**Vorliegender Text**
Engel des Abgrunds
Nach dem Erfolg des Debüt- albums "Funeral" zogen sich Arcade Fire von der Popwelt in eine kleine Kirche zurück - um dort beschwörende Lieder aufzunehmen, die die Ängste unserer Zeit widerspiegeln. In London führten sie nun "Neon Bible", ihr neues Werk, erstmals auf - natürlich in einer Kirche
Die große Turmuhr am „Big Ben“, in stimmungsvollem Licht aus der anbrechenden Nacht gehoben, hat gerade Zehn geschlagen. Wenn man von dort ein paar 100 Meter westlich an den dunklen Wassern der Themse entlangspaziert und in die fast leeren Straßen und Hinterhöfe des alten London lauscht, hört man sie an diesem fast lauen Januarabend singen: „With my lightin‘ bolts a-glowing I can see where I am going.“ Auf den Stufen vor der St.John’s Church stehen, umringt von einer großen Menschentraube, zehn junge Musiker mit Gitarren, Geigen, Trompeten, Schellenkränzen und Kontrabass und schmettern: „Children wake up, hold your mistake up, before they turn the summer into dust.“
Es ist das Ende eines Abends voller Angst, Fantasie und Triumphe, der für manche der Anwesenden schon ganz früh am Morgen begann, als sie sich vor St. John’s aufstellten, um eine der 50 Abendkassenkarten für das erste London-Konzert der kanadischen Band Arcade Fire in diesem Jahr zu ergattern. Einige der Fans in der langen Schlange, die sich kurz vor Konzertbeginn um die Kirche wandte, warteten mehr als zwölf Stunden, bis die Türen endlich geöffnet wurden. Ein Unternehmer schickte seine Mitarbeiter aus fernen Ländern – „Gastarbeiter“ sagt man bei uns-, um für ihn bis zum Feierabend einen vorderen Platz freizuhalten. Die guckten etwas ratlos, weil sie keine Ahnung davon hatten, wer diese Arcade Fire überhaupt sind und warum man dafür länger anstehen muss als für eine „Star Wars“-Premiere. Da muss man allerdings schon von sehr weit herkommen, wenn man in den letzten zwei Jahren am Namen dieser Band vorbeikam.
Die Geschichte von Arcade Fire begann im September 2004 mit den Worten „Members fled from Texas and Ontario at young ages and joined with local youth, making their home in Montreal, Quebec, Canada.“ Zu lesen im Begleittext zu ihrem ersten Album, der davon erzählt, wie die Freunde sich fanden, gemeinsam die fürchterlich kalten kanadischen Winter und viel zu heißen Sommer überstanden und sich in einem staubigen Hotel zusammenhockten, um eine Platte aufzunehmen. Wie zwei von ihnen, Win Butler und Regine Chassagne mit Namen, heirateten, wie Familienangehörige der Bandmitglieder starben und man daraufhin beschloss, das Album „Funeral“ zu nennen.

**Vorliegende Auflistung**
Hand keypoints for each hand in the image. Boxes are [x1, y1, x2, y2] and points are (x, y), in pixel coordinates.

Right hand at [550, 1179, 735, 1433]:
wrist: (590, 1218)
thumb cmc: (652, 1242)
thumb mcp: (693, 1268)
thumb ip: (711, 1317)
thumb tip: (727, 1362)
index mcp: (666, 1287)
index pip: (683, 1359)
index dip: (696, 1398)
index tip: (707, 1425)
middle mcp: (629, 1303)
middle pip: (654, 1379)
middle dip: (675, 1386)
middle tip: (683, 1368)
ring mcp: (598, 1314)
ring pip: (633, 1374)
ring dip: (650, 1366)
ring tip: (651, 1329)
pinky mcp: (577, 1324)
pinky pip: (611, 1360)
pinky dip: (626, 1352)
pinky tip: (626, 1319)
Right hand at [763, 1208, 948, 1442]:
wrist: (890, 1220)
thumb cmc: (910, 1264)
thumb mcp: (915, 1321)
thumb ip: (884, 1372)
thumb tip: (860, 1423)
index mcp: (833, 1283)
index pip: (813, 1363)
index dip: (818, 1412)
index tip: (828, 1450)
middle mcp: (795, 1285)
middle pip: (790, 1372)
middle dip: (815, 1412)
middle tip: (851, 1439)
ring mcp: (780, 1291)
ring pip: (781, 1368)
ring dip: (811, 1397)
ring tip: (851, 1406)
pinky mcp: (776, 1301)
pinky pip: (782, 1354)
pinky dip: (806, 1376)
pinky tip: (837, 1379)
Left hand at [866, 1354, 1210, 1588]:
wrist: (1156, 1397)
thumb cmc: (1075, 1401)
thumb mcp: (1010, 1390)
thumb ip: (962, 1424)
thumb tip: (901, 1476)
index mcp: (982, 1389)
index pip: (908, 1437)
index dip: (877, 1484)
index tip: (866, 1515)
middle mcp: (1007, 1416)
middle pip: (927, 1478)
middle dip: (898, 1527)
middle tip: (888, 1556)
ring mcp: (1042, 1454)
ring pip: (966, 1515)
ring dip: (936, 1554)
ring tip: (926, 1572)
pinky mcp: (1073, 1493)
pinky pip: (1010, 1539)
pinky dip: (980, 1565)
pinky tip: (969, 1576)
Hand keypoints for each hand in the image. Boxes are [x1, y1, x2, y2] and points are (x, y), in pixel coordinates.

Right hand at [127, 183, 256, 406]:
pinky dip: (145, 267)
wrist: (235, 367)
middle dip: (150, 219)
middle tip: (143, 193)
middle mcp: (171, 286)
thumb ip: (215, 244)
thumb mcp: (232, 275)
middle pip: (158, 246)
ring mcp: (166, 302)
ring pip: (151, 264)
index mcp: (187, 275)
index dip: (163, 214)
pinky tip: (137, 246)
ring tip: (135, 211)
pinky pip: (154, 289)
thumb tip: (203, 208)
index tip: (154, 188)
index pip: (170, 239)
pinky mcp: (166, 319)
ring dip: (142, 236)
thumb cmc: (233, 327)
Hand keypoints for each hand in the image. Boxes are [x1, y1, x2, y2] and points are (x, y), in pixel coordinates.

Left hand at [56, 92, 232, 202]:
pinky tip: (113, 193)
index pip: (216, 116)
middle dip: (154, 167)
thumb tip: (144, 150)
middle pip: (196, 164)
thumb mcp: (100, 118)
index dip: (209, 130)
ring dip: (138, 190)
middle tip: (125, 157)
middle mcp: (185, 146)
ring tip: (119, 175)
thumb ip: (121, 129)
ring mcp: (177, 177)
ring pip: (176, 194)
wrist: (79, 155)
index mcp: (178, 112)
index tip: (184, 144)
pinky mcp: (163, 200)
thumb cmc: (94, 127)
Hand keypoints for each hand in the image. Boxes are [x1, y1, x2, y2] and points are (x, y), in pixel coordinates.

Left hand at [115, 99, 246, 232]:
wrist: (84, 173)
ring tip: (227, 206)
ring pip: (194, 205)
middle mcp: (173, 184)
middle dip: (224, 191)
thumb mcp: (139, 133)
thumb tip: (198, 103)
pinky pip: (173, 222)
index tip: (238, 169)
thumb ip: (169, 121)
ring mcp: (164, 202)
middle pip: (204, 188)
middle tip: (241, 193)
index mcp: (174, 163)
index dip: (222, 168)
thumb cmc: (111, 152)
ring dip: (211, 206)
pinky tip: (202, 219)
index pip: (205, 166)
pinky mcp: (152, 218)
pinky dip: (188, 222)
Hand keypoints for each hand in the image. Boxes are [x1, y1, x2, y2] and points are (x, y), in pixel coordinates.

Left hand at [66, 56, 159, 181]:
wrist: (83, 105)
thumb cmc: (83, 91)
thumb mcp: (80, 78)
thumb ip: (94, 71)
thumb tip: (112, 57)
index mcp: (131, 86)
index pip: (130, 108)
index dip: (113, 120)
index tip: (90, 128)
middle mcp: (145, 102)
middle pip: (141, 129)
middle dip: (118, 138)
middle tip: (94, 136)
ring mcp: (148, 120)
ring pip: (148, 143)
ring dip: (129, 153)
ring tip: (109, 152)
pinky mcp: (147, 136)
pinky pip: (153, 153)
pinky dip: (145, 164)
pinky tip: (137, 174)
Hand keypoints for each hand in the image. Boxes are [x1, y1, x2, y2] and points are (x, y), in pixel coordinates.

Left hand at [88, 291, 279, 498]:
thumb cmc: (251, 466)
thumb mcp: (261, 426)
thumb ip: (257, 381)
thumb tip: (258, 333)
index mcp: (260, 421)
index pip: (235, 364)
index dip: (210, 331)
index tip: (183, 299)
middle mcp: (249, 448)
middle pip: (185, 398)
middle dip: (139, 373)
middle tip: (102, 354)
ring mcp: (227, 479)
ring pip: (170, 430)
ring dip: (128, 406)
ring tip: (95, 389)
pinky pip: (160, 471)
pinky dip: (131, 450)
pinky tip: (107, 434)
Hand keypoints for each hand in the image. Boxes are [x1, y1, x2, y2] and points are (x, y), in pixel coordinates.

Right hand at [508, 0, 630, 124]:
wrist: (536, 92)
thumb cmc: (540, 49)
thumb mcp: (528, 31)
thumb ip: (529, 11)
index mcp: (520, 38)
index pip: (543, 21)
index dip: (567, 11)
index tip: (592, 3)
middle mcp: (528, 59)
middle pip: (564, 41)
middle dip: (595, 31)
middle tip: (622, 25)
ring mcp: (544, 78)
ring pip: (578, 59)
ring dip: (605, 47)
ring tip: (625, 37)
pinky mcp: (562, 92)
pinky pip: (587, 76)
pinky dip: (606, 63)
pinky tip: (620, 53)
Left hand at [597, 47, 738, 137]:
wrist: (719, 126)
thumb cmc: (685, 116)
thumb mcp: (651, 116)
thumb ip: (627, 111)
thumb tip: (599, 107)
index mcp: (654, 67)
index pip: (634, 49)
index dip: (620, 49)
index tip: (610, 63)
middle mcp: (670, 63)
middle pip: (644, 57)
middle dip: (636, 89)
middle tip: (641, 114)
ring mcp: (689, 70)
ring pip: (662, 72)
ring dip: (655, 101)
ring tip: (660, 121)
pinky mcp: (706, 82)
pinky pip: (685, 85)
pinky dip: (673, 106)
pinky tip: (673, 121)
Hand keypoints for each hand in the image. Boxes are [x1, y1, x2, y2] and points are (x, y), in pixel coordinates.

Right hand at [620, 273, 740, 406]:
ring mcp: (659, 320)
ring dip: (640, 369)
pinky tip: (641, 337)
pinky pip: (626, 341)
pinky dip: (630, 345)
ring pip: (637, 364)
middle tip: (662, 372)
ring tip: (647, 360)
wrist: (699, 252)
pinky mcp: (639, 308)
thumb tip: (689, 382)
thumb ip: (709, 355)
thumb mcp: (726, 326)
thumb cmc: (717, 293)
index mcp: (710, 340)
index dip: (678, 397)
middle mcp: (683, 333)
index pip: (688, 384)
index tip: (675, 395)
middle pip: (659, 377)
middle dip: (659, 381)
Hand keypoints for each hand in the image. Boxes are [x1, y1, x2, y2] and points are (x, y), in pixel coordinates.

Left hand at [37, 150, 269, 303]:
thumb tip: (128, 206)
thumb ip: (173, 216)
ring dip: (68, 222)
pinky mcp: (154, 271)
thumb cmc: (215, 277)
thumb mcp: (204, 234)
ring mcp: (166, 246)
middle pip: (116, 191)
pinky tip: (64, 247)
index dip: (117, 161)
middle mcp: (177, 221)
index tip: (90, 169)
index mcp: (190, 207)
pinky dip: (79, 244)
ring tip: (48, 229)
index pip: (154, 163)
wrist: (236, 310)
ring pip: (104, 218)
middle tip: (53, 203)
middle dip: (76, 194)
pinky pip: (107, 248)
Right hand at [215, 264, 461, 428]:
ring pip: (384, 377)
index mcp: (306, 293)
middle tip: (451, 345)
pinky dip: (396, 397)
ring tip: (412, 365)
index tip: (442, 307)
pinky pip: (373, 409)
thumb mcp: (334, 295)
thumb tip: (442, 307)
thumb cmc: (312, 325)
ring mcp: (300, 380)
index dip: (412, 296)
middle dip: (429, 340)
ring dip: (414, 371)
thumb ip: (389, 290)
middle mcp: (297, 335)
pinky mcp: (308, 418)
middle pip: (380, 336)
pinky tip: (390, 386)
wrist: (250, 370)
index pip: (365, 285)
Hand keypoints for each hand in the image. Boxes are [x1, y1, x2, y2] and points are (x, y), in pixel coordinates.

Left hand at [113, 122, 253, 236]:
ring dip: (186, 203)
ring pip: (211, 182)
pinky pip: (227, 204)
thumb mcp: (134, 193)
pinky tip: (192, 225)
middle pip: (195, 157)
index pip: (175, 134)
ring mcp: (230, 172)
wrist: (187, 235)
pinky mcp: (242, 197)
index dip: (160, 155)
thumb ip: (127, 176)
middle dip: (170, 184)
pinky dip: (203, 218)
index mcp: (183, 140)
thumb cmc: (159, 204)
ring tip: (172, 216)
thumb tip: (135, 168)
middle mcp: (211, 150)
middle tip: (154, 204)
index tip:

**Arbeitsauftrag A**
Beantworte die folgenden Fragen anhand des Artikels über Arcade Fire:
(i) Wie viele Abendkassenkarten gab es für das erste London-Konzert der Band in diesem Jahr?
(ii) In welchem Monat und Jahr begann laut dem Artikel die Geschichte von Arcade Fire?
(iii) Welche zwei Bandmitglieder heirateten?
**Arbeitsauftrag B**
Schreibe den Artikel über Arcade Fire ab dem Satz über den Albumtitel „Funeral“ weiter.

**Erwartete Lösung A**
(i) 50 Abendkassenkarten.
(ii) Im September 2004.
(iii) Win Butler und Regine Chassagne.

**Erwartete Lösung B**
Dann mischten sich immer mehr andere Erzähler ein und spannen diese Geschichte zum Erfolgsmärchen weiter. Das Internetmagazin Pitchfork Review feierte „Funeral“ in einer euphorischen Besprechung, die das Album zu einer zur Läuterung einer ganzen Generation erklärte. Einer Generation, die ihre Ängste und Einsamkeit bisher hinter Masken der Coolness und des Zynismus versteckt und längst vergessen hatte, dass der Genrebegriff „Emo“, der den Soundtrack ihrer Jugend bezeichnete, eigentlich von dem Wort „Emotion“ kommt.
„Funeral“ füllte eine klaffende Leerstelle im popmusikalischen Gefühlshaushalt, benannte Furcht und Trauer, ohne in die Introspektionsfallen der Singer/Songwriter zu fallen und in Selbstmitleid und -viktimisierung zu versinken. „Sleeping is giving in/ No matter what the time is/ Sleeping is giving in/ So lift those heavy eyelids“, schallten sie in „Rebellion (Lies)“, einem der besten Songs des Albums, als wollten sie eine Revolution anzetteln.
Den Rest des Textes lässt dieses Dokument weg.